Download / Listen: Herding Code 186: Paul Betts on three cross-platform libraries: splat, ModernHttpClient and punchclock

Show Notes:

  • Intro
    • (00:18) Jon welcomes Paul back – he’s been on a few times before, talking about GitHub for Windows and Reactive UI.
    • (00:28) Paul has a dream: he’d like to write applications in C# and have them run everywhere: iOS, Android, Windows Phone maybe even WinRT. He’s not interested in sharing everything (views or designer code), but there’s plenty of other code that developers shouldn’t need to rewrite for every platform.
    • (01:16) Jon asks if Xamarin doesn’t help with this. Paul says that Xamarin’s intention is to give you direct access to the native platform, which is good when developing for a specific platform, but not when you’re working on cross-platform applications.
    • 01:32 Paul’s been on a crusade, writing a lot of small, cross-platform libraries.
  • splat
    • (01:48) splat is a library that lets you share certain things in cross-platform viewmodels, the biggest one being images. It allows for the simple load-and-display scenario. Each platform hast its own image types; splat gives you a common abstract image type that you can then cast to a native image. This allows you to write cross-platform viewmodels and just have native views. splat also gives you System.Drawing on platforms that don’t have it, e.g. WinRT by providing common types for primitives like colors and rectangles.
    • (04:08) Jon asks if portable class libraries will help with this. Paul explains the PCL operations for splat.
    • (04:45) Jon asks about support for high-DPI / Retina images. Paul talks about how the different platforms handle high DPI images.
  • ModernHttpClient
    • (05:44) Paul says that HttpClient is implemented on Xamarin using HttpWebRequest. This has some problems: it doesn’t use 3G on iOS, and it’s a blocking call. That means if you make several web requests, you end up with a bunch of waiting threads and the app slows down.
    • (06:45) There are better APIs available on each platform, so Paul’s taken the most popular HTTP libraries on each platform and made them HttpClient compatible.
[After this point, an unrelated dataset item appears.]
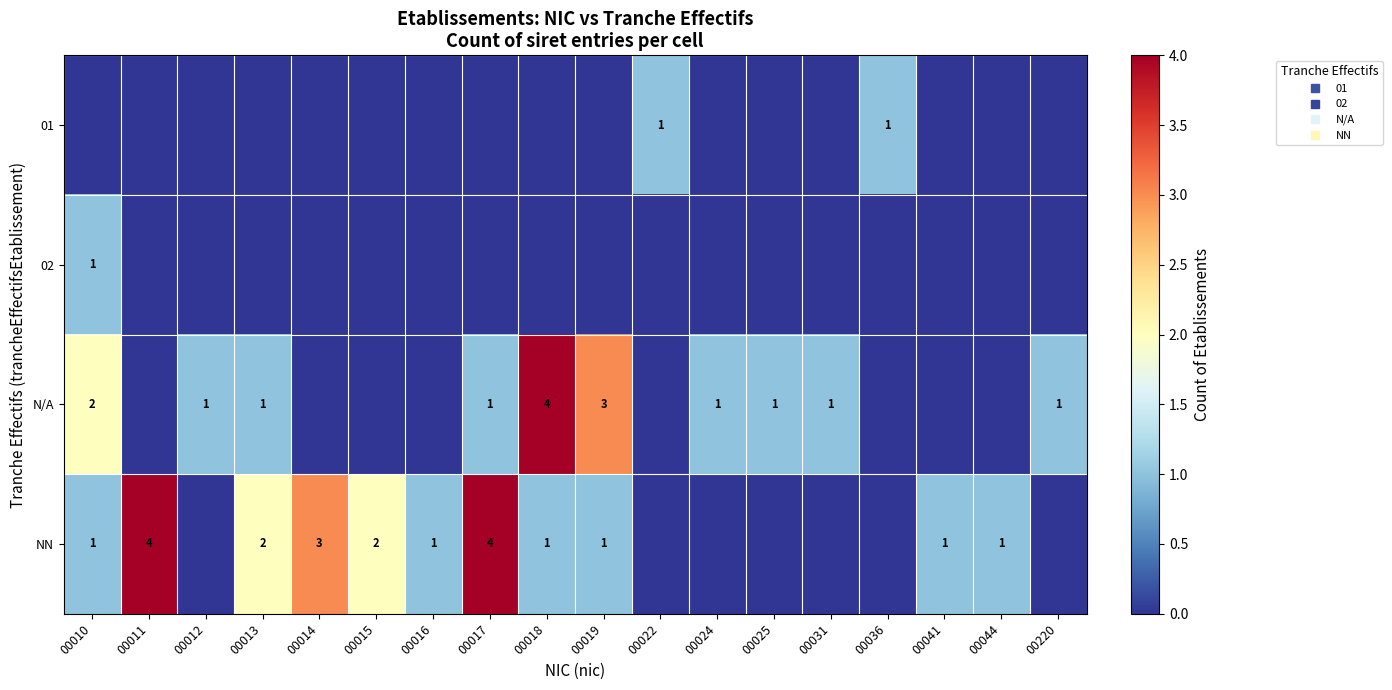

How many values in the 02 series exceed 0?

1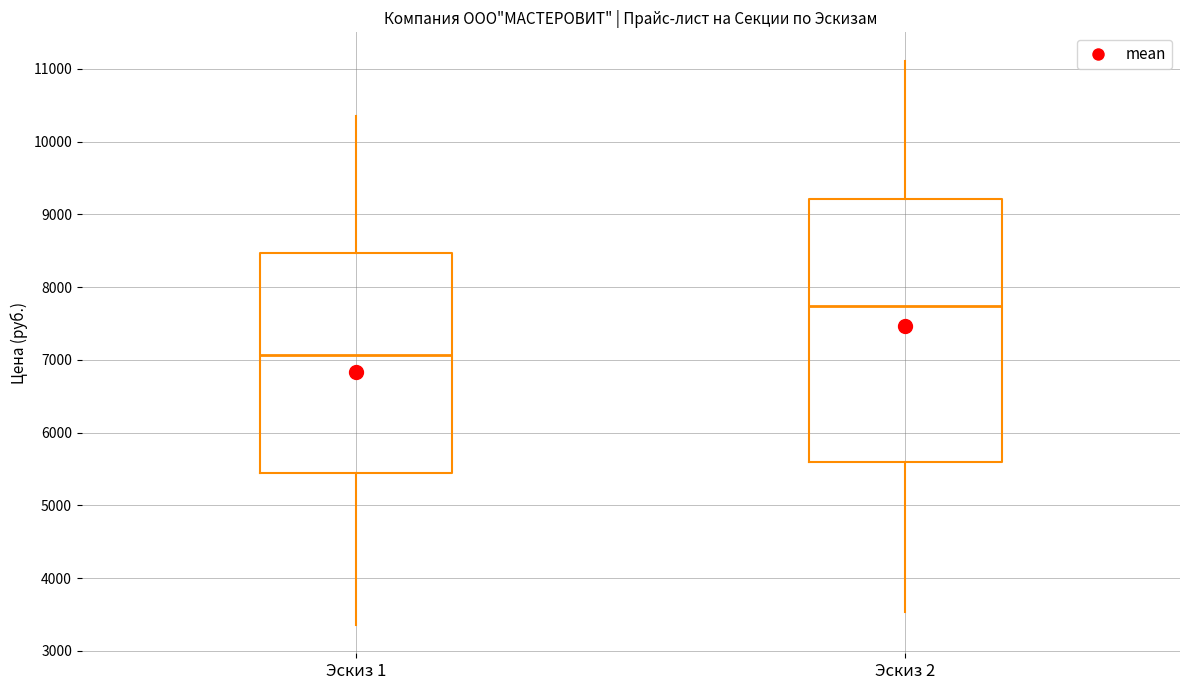

Comparing the boxes themselves (not the whiskers), which one is the tallest?

Эскиз 2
HttpClient allows you to specify an HttpMessageHandler, so in your portable library you can just drop in the handlers provided by ModernHttpClient .
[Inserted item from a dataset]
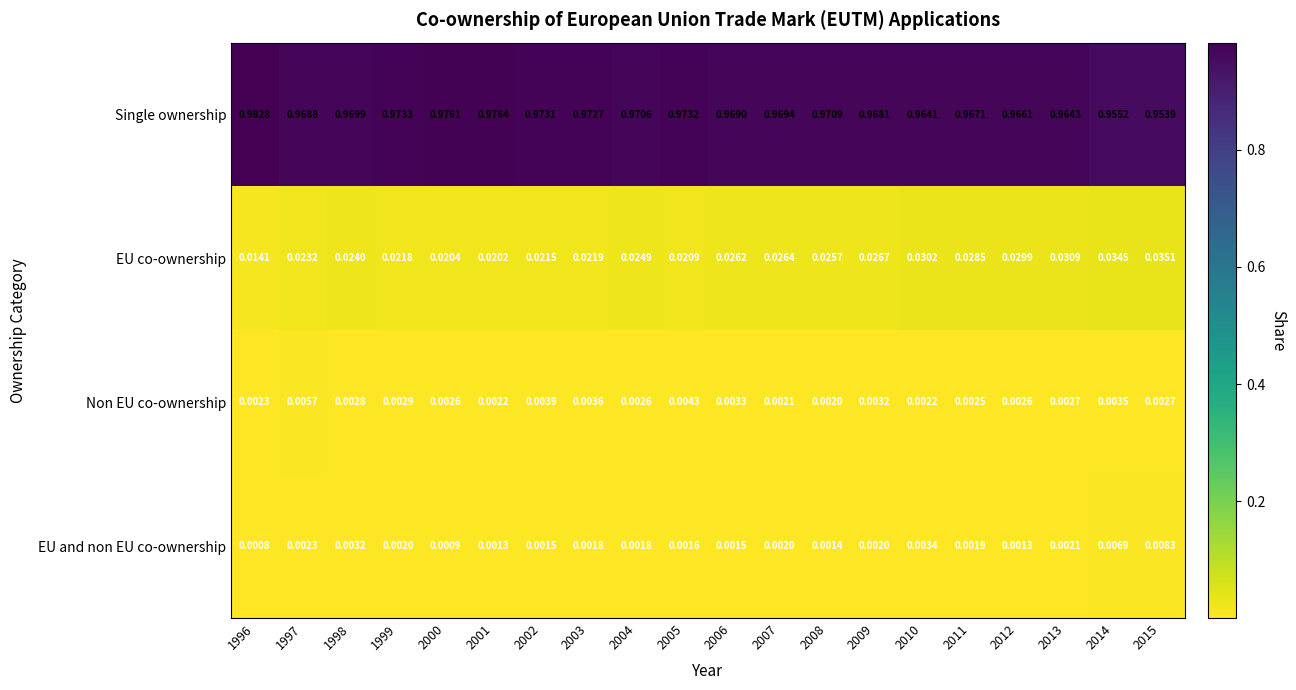

Which series has the widest spread of values?

Single ownership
    • (08:33) In the latest version, Paul’s done work to make sure you can cancel requests. This lets you cancel a request based on headers (e.g. status codes or ETags) which can make a big difference on mobile network usage.
    • (09:23) Jon asks how it works in the Windows platforms. Paul says that on WinRT it’s already built in, and on Windows Phone there’s no way to do anything better than HttpWebRequest.
    • Jon asks a bit more about how you use it. Paul explains how platform-specific factory methods can provide the different handlers.
  • punchclock
    • (11:00) punchclock lets you make multiple web requests; it queues them up and makes the requests for you so there are a maximum of four web requests at a time. It’s based on an Android library called Volley.
    • (12:20) punchclock is a priority based scheduler. You can then make things like analytics low priority and user initiated requests high priority.
    • (13:12) It’s not just specific to network requests, you can use it for anything that’s awaitable.
  • What’s Paul using these on?
    • (13:35) Jon asks Paul what kind of mobile applications he’s building that are pushing him to build these libraries. Paul says he’s been working on some internal applications at GitHub. One example is a support application called Halp. It lets customer support people use @mention style messages to developers, allowing developers to respond quickly from mobile devices.
  • Reactive UI documentation
    • (15:10) Jon asks Paul what he’s been doing when he’s not writing cool code. Paul says he’s been working on documentation for Reactive UI by writing one big article per day.